The jump above USD 3,300 per ounce coincided with rising expectations for real interest rate developments in the USA, visible in the yields of 10-year inflation-linked US Treasury bonds (TIPS). Normally, the gold price falls with rising US real interest rates, but this correlation is currently breaking down significantly. The rise in bond yields is especially notable, as it occurs against the backdrop of growing concerns about US growth. These developments suggest that Donald Trump's tariff announcements have driven up term premiums in the US bond market. These are a measure of the additional yield investors demand as compensation for increasing interest rate volatility.
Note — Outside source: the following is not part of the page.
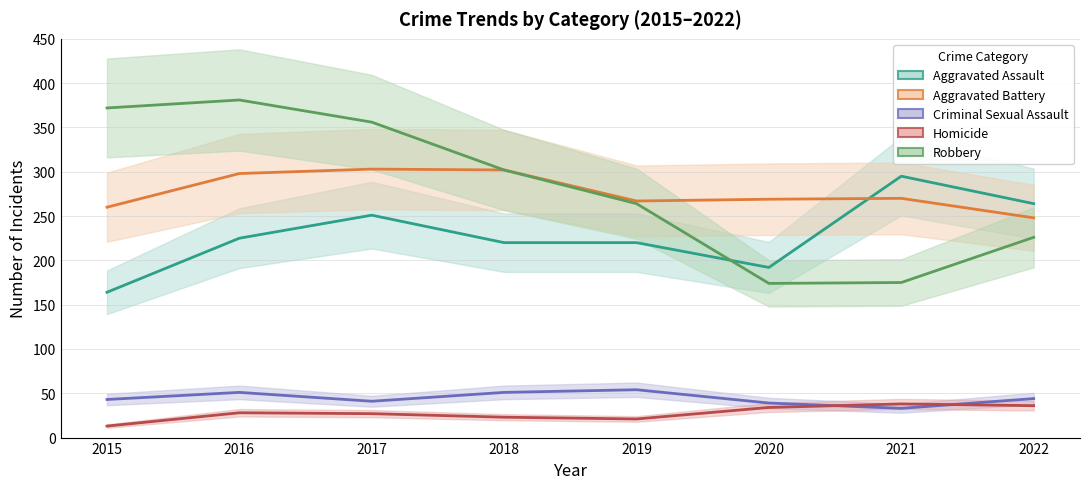

What is the difference between the second highest and second lowest values in the Robbery series?

197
Since 2022, central banks’ demand for gold has been strong, and we expect no change in the coming quarters. An additional demand driver is now gold ETFs, which are very popular with private investors. The assets managed in gold ETFs reached a new high of around USD 345 billion. Gold holdings rose to 3,445 tons, with particularly strong inflows from North America. Due to slowing growth and geopolitical tensions, we expect strong demand from private investors who are shifting capital into safe assets.

In recent weeks, the USD has depreciated while US stock and bond markets have fallen. The EUR/USD rate briefly rose above 1.15, indicating that international investors are reducing capital allocations from US markets. Gold could benefit from this trend, especially given the declining growth momentum and higher inflation in the USA.

Investors view the current valuation level of gold with scepticism; however, compared to previous bull markets, it is not exaggerated. After the Nixon Shock in 1971, the gold price rose by almost 300%, whereas currently, gold is about 120% above the level of January 2020. We see plenty of room for growth in the current bull market and expect the gold price to reach USD 4,000 per ounce next year.